In spite of this, “Ramaiya Vastavaiya” manages, by sheer force of directorial and supporting cast willpower, to become a serviceable piece of light entertainment. Its “rural orphan girl goes to her friend's wedding with the blessing of her protective older brother, meets rich flibbertigibbet boy, falls in love, both families disapprove” story is familiar without being rote, and with so much focus on families, there are plenty of other characters for the audience to enjoy if the hero gets too irritating. Also, after the interval, Girish Kumar ceases to overact, as Ram's love for Sona forces him to mature rapidly, making him a far more tolerable presence. By the end, we're even rooting for him.

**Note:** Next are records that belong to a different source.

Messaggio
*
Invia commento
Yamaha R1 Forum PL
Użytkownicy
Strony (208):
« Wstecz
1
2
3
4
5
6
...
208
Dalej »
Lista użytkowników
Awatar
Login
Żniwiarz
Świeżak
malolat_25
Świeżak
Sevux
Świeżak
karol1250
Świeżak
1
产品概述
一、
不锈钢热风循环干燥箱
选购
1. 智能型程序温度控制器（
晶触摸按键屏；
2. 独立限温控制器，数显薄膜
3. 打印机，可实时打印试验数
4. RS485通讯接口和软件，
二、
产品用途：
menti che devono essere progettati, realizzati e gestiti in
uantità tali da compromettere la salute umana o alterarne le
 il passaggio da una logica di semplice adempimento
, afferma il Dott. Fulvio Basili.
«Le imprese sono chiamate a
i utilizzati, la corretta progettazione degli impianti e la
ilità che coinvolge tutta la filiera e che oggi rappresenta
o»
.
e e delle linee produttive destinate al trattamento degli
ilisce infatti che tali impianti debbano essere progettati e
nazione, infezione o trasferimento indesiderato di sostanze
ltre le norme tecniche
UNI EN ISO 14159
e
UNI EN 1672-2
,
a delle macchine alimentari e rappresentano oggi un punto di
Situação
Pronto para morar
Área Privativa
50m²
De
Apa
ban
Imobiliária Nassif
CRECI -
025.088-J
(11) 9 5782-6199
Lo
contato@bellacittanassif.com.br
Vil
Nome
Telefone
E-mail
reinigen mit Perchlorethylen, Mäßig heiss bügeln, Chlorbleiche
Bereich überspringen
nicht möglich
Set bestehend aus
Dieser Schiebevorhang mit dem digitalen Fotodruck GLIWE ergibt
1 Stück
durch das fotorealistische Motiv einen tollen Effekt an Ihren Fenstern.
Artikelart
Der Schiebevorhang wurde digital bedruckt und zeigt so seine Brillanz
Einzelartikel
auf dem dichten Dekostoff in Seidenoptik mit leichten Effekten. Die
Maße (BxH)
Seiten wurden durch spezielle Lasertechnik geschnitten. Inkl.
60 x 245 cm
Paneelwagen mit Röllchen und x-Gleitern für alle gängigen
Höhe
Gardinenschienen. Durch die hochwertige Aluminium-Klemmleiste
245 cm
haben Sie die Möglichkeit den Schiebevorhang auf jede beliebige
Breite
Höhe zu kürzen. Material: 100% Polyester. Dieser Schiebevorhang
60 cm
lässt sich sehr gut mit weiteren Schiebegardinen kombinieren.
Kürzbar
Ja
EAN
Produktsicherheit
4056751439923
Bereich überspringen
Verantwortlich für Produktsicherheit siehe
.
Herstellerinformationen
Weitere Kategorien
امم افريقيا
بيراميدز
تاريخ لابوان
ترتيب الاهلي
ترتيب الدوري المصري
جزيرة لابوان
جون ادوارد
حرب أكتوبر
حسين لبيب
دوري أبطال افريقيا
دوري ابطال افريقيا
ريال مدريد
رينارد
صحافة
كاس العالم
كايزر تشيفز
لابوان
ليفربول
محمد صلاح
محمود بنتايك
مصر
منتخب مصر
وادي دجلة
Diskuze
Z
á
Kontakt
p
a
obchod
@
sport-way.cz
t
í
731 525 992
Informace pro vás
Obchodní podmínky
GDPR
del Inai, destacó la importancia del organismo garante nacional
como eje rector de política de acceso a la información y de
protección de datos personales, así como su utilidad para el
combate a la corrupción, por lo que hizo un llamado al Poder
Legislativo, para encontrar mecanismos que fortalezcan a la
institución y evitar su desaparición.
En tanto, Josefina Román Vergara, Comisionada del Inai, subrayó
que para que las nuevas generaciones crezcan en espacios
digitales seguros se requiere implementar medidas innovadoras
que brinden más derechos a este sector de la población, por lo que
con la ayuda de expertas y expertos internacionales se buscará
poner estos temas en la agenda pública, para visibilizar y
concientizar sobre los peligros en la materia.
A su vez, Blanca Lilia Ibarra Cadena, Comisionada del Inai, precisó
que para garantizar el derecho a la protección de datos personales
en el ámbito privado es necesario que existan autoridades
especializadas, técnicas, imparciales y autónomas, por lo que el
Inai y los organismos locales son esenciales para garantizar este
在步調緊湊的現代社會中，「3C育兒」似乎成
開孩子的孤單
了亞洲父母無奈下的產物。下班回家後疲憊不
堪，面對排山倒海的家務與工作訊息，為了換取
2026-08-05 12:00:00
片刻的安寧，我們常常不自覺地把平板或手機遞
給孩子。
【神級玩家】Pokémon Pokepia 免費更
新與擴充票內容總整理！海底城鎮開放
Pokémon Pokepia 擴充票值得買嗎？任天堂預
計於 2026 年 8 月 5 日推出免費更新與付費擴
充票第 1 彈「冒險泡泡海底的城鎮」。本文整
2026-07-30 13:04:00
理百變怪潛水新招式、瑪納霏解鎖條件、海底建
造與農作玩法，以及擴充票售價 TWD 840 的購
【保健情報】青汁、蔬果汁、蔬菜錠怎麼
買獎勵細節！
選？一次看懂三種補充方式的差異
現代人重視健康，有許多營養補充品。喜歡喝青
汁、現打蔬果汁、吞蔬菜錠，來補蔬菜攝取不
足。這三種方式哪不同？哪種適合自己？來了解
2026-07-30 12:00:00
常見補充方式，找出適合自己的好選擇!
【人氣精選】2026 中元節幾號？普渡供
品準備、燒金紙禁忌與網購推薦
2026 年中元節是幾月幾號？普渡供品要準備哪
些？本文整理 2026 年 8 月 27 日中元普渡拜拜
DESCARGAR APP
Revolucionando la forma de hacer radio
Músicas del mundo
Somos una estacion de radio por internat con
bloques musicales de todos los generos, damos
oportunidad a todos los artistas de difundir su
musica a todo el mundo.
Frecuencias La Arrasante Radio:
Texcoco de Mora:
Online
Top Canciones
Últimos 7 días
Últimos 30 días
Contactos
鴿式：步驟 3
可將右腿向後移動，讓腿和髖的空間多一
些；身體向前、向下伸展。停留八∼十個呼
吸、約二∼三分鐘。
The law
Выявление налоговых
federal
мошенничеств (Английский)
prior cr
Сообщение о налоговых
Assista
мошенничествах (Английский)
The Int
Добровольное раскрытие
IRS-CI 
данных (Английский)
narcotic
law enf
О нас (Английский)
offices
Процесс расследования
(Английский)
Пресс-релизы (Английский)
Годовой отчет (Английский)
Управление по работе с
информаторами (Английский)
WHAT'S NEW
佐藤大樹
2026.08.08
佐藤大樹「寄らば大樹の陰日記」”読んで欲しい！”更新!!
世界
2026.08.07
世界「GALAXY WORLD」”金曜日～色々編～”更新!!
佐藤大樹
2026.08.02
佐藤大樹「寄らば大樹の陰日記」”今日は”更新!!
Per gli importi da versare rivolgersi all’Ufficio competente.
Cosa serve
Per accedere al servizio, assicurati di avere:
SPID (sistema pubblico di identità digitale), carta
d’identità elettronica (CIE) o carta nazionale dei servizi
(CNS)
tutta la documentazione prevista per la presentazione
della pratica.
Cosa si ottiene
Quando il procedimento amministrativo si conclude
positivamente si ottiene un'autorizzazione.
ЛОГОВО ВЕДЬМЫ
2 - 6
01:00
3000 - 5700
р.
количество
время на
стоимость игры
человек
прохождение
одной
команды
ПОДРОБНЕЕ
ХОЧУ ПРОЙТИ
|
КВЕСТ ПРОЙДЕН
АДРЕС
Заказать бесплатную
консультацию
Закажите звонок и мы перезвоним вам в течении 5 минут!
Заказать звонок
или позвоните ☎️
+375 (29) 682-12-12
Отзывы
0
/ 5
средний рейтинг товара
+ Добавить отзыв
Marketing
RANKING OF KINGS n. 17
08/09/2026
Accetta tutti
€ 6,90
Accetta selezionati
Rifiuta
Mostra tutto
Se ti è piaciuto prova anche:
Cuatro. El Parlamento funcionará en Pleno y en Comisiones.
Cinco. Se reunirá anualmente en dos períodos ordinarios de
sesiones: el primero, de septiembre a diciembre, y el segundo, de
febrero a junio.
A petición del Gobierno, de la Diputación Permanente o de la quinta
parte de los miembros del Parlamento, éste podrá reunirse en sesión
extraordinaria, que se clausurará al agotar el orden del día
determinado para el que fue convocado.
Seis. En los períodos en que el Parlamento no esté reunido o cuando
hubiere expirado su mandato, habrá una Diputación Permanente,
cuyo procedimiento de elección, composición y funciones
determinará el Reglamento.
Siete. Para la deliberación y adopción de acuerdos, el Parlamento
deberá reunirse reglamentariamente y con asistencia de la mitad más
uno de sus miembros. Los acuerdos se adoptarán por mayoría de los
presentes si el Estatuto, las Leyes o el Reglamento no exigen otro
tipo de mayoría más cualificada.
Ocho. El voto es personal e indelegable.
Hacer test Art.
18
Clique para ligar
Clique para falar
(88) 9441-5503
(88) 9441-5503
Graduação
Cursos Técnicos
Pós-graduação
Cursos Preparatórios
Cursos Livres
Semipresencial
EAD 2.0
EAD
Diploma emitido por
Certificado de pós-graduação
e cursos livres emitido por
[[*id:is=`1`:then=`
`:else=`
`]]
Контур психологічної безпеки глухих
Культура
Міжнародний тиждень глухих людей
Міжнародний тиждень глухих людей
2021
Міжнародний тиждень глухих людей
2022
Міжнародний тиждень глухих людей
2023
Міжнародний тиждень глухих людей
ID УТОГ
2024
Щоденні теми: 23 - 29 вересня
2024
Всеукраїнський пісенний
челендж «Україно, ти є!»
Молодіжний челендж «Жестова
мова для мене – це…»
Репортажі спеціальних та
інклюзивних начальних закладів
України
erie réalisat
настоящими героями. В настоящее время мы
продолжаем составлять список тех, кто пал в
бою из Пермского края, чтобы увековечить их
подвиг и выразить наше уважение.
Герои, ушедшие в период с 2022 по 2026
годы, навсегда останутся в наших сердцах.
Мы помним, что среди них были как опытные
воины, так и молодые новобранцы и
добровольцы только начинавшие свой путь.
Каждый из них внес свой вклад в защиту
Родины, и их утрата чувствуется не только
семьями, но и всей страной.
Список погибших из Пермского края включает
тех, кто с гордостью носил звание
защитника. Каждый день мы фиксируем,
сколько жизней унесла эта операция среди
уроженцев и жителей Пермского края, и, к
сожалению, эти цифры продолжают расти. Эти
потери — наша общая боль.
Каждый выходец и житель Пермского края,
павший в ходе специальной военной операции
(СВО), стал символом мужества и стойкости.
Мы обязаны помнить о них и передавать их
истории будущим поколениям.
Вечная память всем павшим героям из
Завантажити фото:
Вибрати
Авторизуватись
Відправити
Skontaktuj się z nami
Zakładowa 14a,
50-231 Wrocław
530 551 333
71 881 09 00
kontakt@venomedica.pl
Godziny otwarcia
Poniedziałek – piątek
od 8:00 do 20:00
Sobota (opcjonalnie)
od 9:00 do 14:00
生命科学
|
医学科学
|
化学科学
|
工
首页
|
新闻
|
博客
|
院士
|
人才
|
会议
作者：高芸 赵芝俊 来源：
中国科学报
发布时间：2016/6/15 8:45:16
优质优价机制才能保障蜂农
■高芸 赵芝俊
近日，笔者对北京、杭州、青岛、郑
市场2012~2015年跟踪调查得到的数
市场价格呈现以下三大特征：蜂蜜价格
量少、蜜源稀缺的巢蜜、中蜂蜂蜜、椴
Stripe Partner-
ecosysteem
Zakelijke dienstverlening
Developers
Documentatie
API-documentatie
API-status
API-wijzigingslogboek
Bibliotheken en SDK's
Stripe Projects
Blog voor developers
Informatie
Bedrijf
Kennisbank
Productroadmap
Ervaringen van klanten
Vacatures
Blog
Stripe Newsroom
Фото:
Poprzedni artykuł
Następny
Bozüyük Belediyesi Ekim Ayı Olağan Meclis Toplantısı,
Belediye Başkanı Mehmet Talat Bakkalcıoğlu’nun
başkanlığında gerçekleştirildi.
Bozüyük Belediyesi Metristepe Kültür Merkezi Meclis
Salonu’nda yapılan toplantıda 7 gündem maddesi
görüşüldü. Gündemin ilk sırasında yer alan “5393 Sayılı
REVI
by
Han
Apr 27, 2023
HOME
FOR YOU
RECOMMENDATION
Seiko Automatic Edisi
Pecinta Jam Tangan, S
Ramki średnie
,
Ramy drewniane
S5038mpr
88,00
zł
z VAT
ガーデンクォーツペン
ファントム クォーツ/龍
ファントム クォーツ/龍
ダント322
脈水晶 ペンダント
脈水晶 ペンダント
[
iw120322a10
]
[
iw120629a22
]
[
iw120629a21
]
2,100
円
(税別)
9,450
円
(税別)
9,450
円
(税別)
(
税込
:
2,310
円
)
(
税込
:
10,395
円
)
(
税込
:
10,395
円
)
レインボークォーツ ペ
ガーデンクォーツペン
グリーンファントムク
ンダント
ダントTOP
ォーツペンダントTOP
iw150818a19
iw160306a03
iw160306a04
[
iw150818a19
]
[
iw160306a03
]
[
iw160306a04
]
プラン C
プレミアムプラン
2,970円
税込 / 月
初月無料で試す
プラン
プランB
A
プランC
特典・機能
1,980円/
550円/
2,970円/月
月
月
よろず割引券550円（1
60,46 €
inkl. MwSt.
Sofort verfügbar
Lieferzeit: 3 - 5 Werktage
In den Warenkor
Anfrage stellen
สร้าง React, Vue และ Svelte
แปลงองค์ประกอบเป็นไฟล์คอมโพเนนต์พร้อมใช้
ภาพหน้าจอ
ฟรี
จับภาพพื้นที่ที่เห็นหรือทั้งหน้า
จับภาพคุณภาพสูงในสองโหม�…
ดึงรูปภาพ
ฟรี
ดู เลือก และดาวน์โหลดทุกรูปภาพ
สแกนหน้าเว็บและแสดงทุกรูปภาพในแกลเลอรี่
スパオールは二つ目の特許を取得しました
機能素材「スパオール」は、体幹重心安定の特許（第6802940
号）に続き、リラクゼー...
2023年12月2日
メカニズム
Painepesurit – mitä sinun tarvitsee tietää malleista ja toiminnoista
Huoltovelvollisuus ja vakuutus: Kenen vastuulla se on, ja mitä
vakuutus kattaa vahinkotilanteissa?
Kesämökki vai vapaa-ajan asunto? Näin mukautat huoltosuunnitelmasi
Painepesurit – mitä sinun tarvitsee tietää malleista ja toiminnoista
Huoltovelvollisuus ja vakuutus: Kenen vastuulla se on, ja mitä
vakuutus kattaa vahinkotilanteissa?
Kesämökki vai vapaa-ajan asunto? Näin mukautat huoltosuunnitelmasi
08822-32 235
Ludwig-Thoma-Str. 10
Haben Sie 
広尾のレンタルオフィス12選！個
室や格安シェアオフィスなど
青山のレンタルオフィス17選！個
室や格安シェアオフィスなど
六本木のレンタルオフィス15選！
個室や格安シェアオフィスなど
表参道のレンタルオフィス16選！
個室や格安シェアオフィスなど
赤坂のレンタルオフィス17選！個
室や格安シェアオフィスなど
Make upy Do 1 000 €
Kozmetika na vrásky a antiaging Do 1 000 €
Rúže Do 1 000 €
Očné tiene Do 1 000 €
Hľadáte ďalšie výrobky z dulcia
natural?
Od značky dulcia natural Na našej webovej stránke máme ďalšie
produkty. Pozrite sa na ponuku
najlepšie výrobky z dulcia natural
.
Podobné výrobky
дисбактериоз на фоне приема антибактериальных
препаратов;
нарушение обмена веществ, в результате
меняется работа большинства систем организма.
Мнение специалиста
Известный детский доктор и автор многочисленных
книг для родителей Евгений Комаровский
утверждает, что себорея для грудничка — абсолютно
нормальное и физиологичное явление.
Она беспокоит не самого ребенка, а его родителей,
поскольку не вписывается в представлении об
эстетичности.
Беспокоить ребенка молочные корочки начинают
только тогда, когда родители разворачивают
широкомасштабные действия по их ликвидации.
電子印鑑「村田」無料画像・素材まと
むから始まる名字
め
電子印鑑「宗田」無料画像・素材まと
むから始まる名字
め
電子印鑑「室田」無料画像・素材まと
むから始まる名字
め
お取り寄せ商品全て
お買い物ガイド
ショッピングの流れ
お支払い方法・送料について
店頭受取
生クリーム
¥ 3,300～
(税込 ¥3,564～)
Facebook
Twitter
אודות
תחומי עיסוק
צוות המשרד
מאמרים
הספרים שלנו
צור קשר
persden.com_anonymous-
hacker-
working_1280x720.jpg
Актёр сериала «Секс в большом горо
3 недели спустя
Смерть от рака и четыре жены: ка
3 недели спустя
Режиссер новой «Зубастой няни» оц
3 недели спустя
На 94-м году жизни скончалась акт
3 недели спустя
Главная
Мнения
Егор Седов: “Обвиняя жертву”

The supporting cast does such a good job of supporting that one forgets just how bad the lead had been two-plus hours earlier. The standouts are the great Vinod Khanna, in a small but crucial role where he essentially stops the movie in its tracks at a key moment and explains to Sona's brother Raghuveer (Sonu Sood) that the movie depends on him letting Ram marry Sona, because it's a movie and, even though the kid can't act, movies tend to have happy endings. (Vinod Khanna gets to essentially break the fourth wall to explain things like this because it's Bollywood and he's Vinod Khanna and that's that.) As Sona's brother, Sood has such gravitas and charisma that he essentially carries the film as an auxiliary hero. He's solely responsible for making a film with one of the worst lead performances in years feel emotionally satisfactory.
“Ramaiyana Vastavaiya” is in the unfortunate position of being a well-made piece of popular entertainment that fails in its most essential purpose: as a film made expressly to launch its male lead to stardom, it can't be regarded as a full success if it fails to do so. Girish Kumar has a lot more work to do, beyond the enormous amount he's already done to get this far, to be a viable leading man in Bollywood. If he succeeds in that quest, one hopes it's because he improves as an actor, rather than because of family connections.